The Halifax Wolverines (sometimes; Halifax Wolves) were an amateur men's senior ice hockey team based in Halifax, Nova Scotia. The team won the 1935 Allan Cup, and were nominated to represent Canada in ice hockey at the 1936 Winter Olympics but disbanded before playing in the Olympics.

==History==
The Maritimes saw growth in senior ice hockey during the Great Depression in Canada, as men sought to make a living and it was reported by The Winnipeg Tribune as common knowledge that amateurs were being paid to play in the Maritimes. In December 1934, Canadian Amateur Hockey Association (CAHA) president E. A. Gilroy asked the Maritime Amateur Hockey Association to make a declaration on operating a commercial league which was considered professionalism and not allowed. After a month of negotiations, a senior league was approved that included the Halifax Wolverines.

The Wolverines won the 1935 Allan Cup and were invited to represent Canada in ice hockey at the 1936 Winter Olympics, but disbanded before the following season.
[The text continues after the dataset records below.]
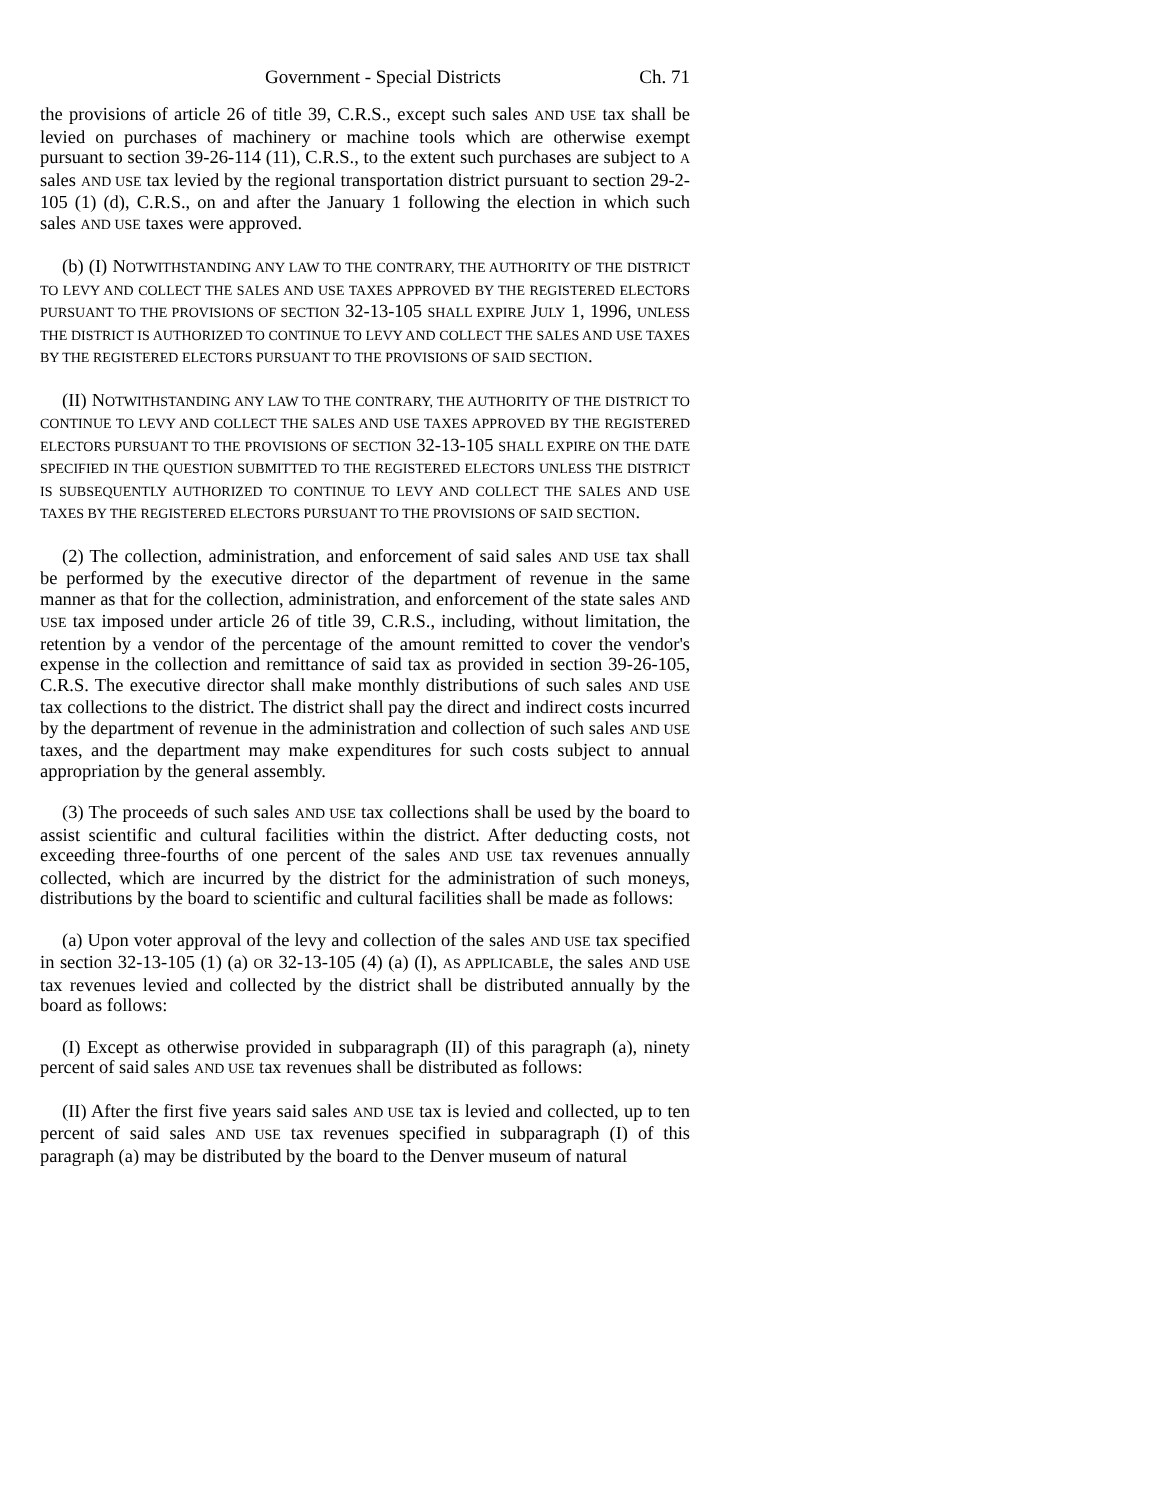Government - Special Districts Ch. 71
the provisions of article 26 of title 39, C.R.S., except such sales AND USE tax shall be levied on purchases of machinery or machine tools which are otherwise exempt pursuant to section 39-26-114 (11), C.R.S., to the extent such purchases are subject to A sales AND USE tax levied by the regional transportation district pursuant to section 29-2-105 (1) (d), C.R.S., on and after the January 1 following the election in which such sales AND USE taxes were approved.
(b) (I) NOTWITHSTANDING ANY LAW TO THE CONTRARY, THE AUTHORITY OF THE DISTRICT TO LEVY AND COLLECT THE SALES AND USE TAXES APPROVED BY THE REGISTERED ELECTORS PURSUANT TO THE PROVISIONS OF SECTION 32-13-105 SHALL EXPIRE JULY 1, 1996, UNLESS THE DISTRICT IS AUTHORIZED TO CONTINUE TO LEVY AND COLLECT THE SALES AND USE TAXES BY THE REGISTERED ELECTORS PURSUANT TO THE PROVISIONS OF SAID SECTION.
(II) NOTWITHSTANDING ANY LAW TO THE CONTRARY, THE AUTHORITY OF THE DISTRICT TO CONTINUE TO LEVY AND COLLECT THE SALES AND USE TAXES APPROVED BY THE REGISTERED ELECTORS PURSUANT TO THE PROVISIONS OF SECTION 32-13-105 SHALL EXPIRE ON THE DATE SPECIFIED IN THE QUESTION SUBMITTED TO THE REGISTERED ELECTORS UNLESS THE DISTRICT IS SUBSEQUENTLY AUTHORIZED TO CONTINUE TO LEVY AND COLLECT THE SALES AND USE TAXES BY THE REGISTERED ELECTORS PURSUANT TO THE PROVISIONS OF SAID SECTION.
(2) The collection, administration, and enforcement of said sales AND USE tax shall be performed by the executive director of the department of revenue in the same manner as that for the collection, administration, and enforcement of the state sales AND USE tax imposed under article 26 of title 39, C.R.S., including, without limitation, the retention by a vendor of the percentage of the amount remitted to cover the vendor's expense in the collection and remittance of said tax as provided in section 39-26-105, C.R.S. The executive director shall make monthly distributions of such sales AND USE tax collections to the district. The district shall pay the direct and indirect costs incurred by the department of revenue in the administration and collection of such sales AND USE taxes, and the department may make expenditures for such costs subject to annual appropriation by the general assembly.
(3) The proceeds of such sales AND USE tax collections shall be used by the board to assist scientific and cultural facilities within the district. After deducting costs, not exceeding three-fourths of one percent of the sales AND USE tax revenues annually collected, which are incurred by the district for the administration of such moneys, distributions by the board to scientific and cultural facilities shall be made as follows:
(a) Upon voter approval of the levy and collection of the sales AND USE tax specified in section 32-13-105 (1) (a) OR 32-13-105 (4) (a) (I), AS APPLICABLE, the sales AND USE tax revenues levied and collected by the district shall be distributed annually by the board as follows:
(I) Except as otherwise provided in subparagraph (II) of this paragraph (a), ninety percent of said sales AND USE tax revenues shall be distributed as follows:
(II) After the first five years said sales AND USE tax is levied and collected, up to ten percent of said sales AND USE tax revenues specified in subparagraph (I) of this paragraph (a) may be distributed by the board to the Denver museum of natural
Attempts were made to bring the Wolverines team back together for the Olympics according to Amateur Athletic Union of Canada president W. A. Fry, but its players had gone separate ways for personal and financial reasons. In December 1935, Fry announced the Port Arthur Bearcats who were runners up in the 1935 Allan Cup, as "the logical choice" to represent Canada. In January 1936, four members of the Wolverines were invited to play with Port Arthur at the Olympics, but declined when travel expenses were not covered for their families. Fry defended the decision by Gilroy, stating that it was not their responsibility to cover expenses beyond the players. Canadian Olympic Committee secretary-treasurer Fred Marples denied that there had been any agreement to take care of the players' families while they were at the Olympics, and that the Halifax players had left the team voluntarily because they could not get what they wanted in terms of money.

As a result of the Wolverines not playing at the Olympics due to financial issues, the CAHA formed a committee to study the definition of an amateur hockey player with relation to eligibility for international competition. This led to the amateur reforms championed by W. G. Hardy and George Dudley which allowed for travel expenses and compensation of lost wages.